The E.U.’s “supercomputer for A.I.” program is still in its infancy, so it’s uncertain how much model training can benefit from dedicated access. (When writing, Mistral has not responded to our request for comment.) However, the Commission hopes that by providing support to A.I. startups so they can benefit from its high-performance computing investment and by constructing supercomputer hardware that it claims will increasingly be acquired and configured with A.I. model training in mind, this will give the local A.I. ecosystem that is just getting started a competitive edge over hyperscaler-proximate U.S. A.I. giants.
According to a Commission official, “We use our supercomputers and we will develop a new generation of supercomputers that will be more and more A.I. compliant since we do not have the large hyperscalers that Americans have in the case of training these kinds of foundational models.” “The goal is to move in this direction and have even more of our SMEs use the supercomputers for developing these foundational models by 2024, not just the ones that we currently have.”
According to them, part of the strategy would be to buy “more specialized A.I. supercomputing machines that will be more based on accelerators than the standard CPUs.”

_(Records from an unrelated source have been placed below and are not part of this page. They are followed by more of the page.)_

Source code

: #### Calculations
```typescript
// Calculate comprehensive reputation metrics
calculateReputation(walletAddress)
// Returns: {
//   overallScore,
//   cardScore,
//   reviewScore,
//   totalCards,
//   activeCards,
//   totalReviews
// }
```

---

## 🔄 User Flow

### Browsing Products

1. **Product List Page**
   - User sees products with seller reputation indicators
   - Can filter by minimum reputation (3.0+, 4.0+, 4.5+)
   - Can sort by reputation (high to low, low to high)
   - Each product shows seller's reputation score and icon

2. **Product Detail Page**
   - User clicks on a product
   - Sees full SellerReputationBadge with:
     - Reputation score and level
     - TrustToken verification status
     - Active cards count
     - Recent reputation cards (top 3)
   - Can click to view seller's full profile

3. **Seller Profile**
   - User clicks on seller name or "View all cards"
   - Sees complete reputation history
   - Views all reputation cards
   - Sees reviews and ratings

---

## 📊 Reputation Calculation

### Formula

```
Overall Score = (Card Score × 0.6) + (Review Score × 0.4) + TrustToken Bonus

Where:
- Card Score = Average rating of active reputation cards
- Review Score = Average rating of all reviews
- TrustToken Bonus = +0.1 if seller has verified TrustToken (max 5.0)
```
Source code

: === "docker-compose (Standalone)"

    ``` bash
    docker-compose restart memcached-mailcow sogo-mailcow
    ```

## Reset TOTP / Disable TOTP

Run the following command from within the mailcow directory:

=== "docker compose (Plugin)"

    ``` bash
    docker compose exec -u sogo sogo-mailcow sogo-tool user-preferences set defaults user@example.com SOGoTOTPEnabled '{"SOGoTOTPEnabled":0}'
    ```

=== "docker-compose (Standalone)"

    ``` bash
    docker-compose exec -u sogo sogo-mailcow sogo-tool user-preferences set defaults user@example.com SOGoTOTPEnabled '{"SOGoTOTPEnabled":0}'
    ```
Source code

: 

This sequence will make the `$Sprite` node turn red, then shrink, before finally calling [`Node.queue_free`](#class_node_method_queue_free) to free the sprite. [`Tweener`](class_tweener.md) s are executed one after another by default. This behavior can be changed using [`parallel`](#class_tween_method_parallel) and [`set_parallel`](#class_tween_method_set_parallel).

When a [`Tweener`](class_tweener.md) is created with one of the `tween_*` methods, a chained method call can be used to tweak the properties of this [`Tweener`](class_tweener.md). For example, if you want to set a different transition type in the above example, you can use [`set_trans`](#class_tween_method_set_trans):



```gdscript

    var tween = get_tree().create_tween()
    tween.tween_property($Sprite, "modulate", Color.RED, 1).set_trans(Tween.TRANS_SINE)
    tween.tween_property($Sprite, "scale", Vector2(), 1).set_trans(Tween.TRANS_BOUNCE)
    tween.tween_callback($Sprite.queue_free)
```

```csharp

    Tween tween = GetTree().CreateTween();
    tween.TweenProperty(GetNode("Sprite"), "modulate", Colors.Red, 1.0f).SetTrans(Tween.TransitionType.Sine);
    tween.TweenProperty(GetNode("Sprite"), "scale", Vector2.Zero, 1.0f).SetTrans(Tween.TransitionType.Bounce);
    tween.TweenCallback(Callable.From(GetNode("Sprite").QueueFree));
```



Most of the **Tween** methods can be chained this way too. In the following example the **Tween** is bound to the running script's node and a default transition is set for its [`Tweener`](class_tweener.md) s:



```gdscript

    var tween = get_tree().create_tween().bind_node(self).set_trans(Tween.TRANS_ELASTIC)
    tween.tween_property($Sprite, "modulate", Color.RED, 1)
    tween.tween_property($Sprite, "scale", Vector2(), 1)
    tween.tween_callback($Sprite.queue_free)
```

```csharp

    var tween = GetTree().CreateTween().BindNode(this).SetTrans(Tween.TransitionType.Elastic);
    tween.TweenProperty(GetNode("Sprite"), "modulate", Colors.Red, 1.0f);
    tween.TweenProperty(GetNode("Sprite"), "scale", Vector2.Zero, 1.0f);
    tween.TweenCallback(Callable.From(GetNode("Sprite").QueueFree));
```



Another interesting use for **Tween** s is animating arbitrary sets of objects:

It remains to be seen whether the E.U.’s. A.I. support strategy aligns with or deviates from the goal of some member states to develop national A.I. champions. During the recent contentious negotiations to establish the bloc’s A.I. rulebook, France spearheaded a push for a regulatory carve-out for foundational models, which drew criticism from SMEs. However, Mistral’s early inclusion in the E.U.’s supercomputing access initiative could indicate a convergence of ideas.